> Exercise directions
In the copy you make of the entries, no picture should appear, and every word must match.

----

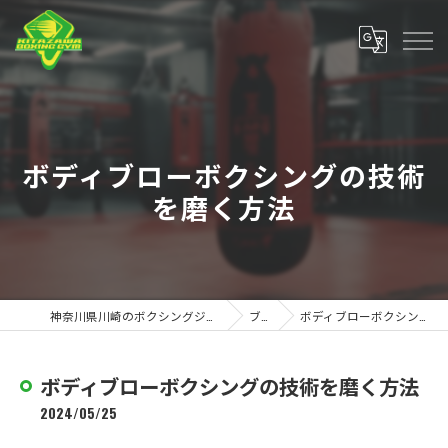
ボディブローボクシングの技術
を磨く方法
神奈川県川崎のボクシングジムなら北澤ボクシングジム
ブログ
ボディブローボクシングの技術を磨く方法
ボディブローボクシングの技術を磨く方法
2024/05/25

----

> Expected output
ボディブローボクシングの技術
を磨く方法
神奈川県川崎のボクシングジムなら北澤ボクシングジム
ブログ
ボディブローボクシングの技術を磨く方法
ボディブローボクシングの技術を磨く方法
2024/05/25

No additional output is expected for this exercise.